§ Work to complete:
With the images set aside, retype every record below character for character.

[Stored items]
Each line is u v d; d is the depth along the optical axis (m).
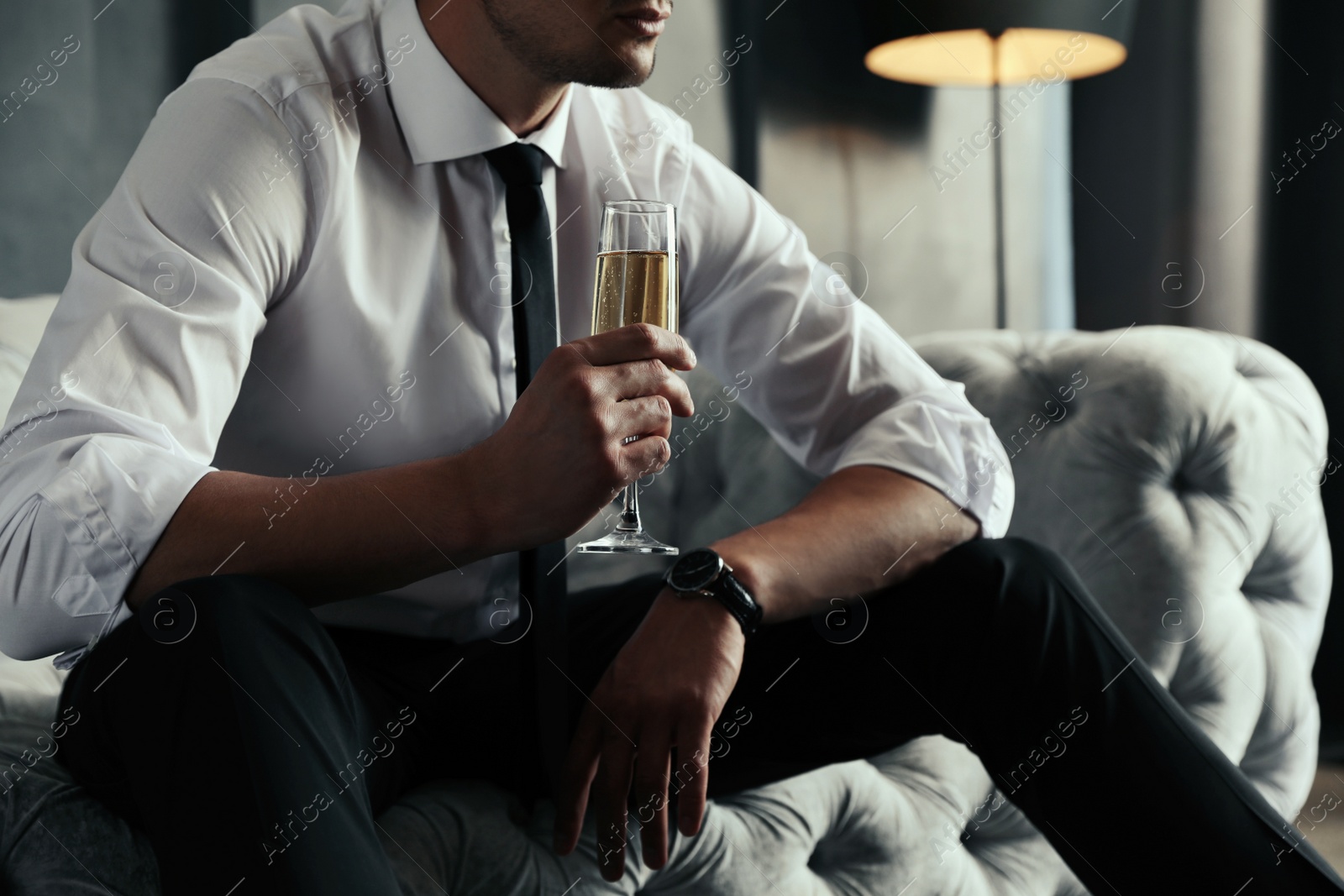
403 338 0.89
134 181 0.78
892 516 0.90
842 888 0.99
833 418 1.07
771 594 0.83
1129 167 2.24
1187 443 1.29
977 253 2.26
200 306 0.75
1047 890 1.12
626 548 0.84
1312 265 2.14
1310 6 2.14
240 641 0.57
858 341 1.07
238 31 1.76
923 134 2.21
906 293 2.21
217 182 0.78
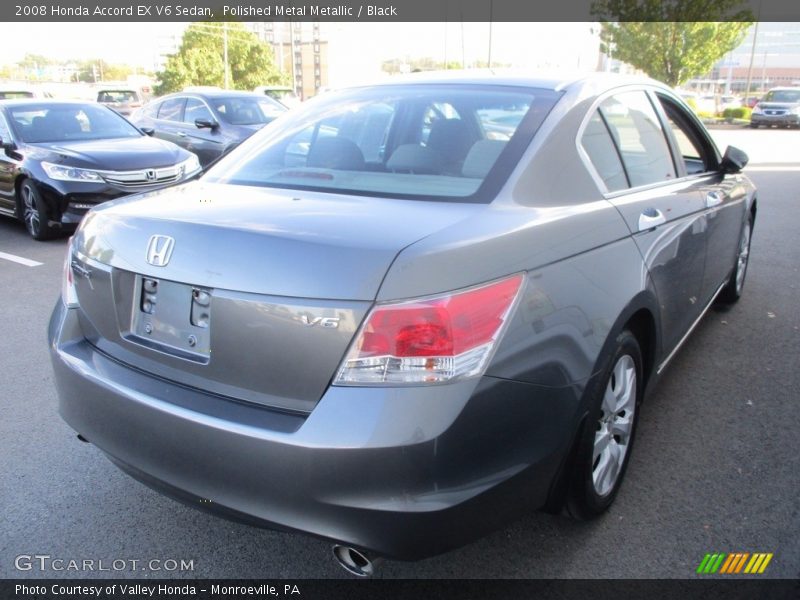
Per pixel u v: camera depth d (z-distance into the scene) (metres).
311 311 1.90
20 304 5.55
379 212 2.24
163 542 2.68
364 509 1.89
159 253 2.19
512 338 2.02
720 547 2.58
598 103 2.94
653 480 2.99
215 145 11.91
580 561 2.52
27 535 2.71
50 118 8.77
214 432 2.01
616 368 2.63
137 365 2.30
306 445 1.88
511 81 3.03
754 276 6.19
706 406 3.67
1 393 3.93
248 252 2.02
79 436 2.52
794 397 3.77
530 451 2.10
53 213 7.74
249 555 2.61
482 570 2.48
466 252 2.00
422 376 1.87
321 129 3.05
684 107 3.93
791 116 29.47
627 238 2.69
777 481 2.99
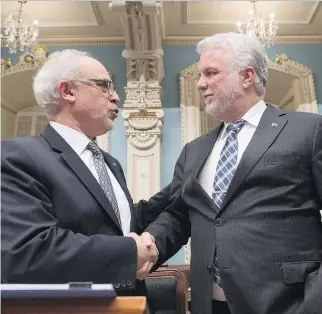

§ Exercise output:
Each line is u v d; d is the depth along the optical axis (m).
403 338 0.89
134 181 0.78
892 516 0.90
842 888 0.99
833 418 1.07
771 594 0.83
1129 167 2.24
1187 443 1.29
977 253 2.26
200 306 0.75
1047 890 1.12
626 548 0.84
1312 265 2.14
1310 6 2.14
240 641 0.57
858 341 1.07
238 31 1.76
923 134 2.21
906 293 2.21
217 182 0.78
Per pixel u v: camera depth d (z-distance into the scene) (metres).
311 311 1.90
20 304 5.55
379 212 2.24
163 542 2.68
364 509 1.89
159 253 2.19
512 338 2.02
720 547 2.58
598 103 2.94
653 480 2.99
215 145 11.91
580 561 2.52
27 535 2.71
50 118 8.77
214 432 2.01
616 368 2.63
137 365 2.30
306 445 1.88
511 81 3.03
754 276 6.19
706 406 3.67
1 393 3.93
248 252 2.02
79 436 2.52
794 397 3.77
530 451 2.10
53 213 7.74
249 555 2.61
482 570 2.48
466 252 2.00
422 376 1.87
321 129 3.05
684 107 3.93
791 116 29.47
627 238 2.69
777 481 2.99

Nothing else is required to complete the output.